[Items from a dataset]
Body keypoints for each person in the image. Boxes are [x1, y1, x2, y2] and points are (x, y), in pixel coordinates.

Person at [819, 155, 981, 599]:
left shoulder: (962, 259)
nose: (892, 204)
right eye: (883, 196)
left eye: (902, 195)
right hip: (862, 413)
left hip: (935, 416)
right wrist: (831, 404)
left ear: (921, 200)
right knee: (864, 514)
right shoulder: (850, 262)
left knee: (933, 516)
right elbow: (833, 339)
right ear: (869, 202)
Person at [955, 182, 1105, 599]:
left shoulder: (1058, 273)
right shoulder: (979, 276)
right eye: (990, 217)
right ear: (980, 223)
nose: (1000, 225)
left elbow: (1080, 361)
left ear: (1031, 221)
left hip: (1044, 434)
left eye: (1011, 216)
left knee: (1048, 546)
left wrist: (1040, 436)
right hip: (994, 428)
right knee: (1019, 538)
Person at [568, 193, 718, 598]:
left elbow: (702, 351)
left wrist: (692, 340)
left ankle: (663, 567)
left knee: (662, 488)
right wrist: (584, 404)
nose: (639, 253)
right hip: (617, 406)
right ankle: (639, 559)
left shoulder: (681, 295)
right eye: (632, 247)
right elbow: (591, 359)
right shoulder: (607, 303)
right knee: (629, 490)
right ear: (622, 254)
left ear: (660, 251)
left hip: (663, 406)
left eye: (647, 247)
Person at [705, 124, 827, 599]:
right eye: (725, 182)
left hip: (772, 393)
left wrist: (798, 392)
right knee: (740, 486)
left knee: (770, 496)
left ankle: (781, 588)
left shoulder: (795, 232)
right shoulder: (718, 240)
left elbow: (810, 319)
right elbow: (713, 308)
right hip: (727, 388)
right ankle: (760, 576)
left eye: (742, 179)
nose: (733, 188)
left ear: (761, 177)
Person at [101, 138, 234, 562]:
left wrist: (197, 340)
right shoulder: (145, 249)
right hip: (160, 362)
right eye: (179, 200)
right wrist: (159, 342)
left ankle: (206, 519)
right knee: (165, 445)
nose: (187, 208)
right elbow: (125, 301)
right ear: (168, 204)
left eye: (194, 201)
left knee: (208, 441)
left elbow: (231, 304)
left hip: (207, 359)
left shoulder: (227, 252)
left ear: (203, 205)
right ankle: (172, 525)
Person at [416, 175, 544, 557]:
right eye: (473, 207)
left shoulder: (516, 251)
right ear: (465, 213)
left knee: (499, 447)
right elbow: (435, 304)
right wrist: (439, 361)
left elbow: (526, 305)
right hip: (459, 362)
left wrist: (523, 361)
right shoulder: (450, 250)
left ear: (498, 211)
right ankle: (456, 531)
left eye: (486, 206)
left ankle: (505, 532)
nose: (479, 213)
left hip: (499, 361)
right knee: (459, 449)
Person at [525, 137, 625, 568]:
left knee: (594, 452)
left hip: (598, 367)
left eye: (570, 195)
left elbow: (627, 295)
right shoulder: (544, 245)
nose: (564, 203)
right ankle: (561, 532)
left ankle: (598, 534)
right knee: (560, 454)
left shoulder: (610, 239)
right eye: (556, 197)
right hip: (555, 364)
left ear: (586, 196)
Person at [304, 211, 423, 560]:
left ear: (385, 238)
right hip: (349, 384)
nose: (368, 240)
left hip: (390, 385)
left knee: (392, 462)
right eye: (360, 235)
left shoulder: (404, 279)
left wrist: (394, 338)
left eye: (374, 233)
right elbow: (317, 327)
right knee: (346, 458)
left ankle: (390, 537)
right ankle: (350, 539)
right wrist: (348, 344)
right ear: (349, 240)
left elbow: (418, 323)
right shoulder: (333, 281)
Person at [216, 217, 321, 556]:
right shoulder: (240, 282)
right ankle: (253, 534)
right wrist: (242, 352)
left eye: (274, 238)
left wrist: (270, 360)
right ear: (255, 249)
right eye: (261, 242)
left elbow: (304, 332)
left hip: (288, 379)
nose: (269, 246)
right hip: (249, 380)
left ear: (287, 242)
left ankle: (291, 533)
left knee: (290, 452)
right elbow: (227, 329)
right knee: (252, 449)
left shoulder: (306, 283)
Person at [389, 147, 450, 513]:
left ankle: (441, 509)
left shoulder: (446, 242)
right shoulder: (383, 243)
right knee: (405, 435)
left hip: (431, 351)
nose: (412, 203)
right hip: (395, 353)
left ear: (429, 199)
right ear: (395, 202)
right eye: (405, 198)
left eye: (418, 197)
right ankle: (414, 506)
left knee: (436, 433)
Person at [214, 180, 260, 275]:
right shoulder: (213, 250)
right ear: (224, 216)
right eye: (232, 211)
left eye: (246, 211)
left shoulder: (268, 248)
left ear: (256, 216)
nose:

PROBLEM TO WORK ON: Could you restate word for word the lines above, from the one that contains "left shoulder: (681, 295)" through the one that contains "right eye: (725, 182)", and no others?

REPLY TO THE TASK:
left shoulder: (681, 295)
right eye: (632, 247)
right elbow: (591, 359)
right shoulder: (607, 303)
right knee: (629, 490)
right ear: (622, 254)
left ear: (660, 251)
left hip: (663, 406)
left eye: (647, 247)
Person at [705, 124, 827, 599]:
right eye: (725, 182)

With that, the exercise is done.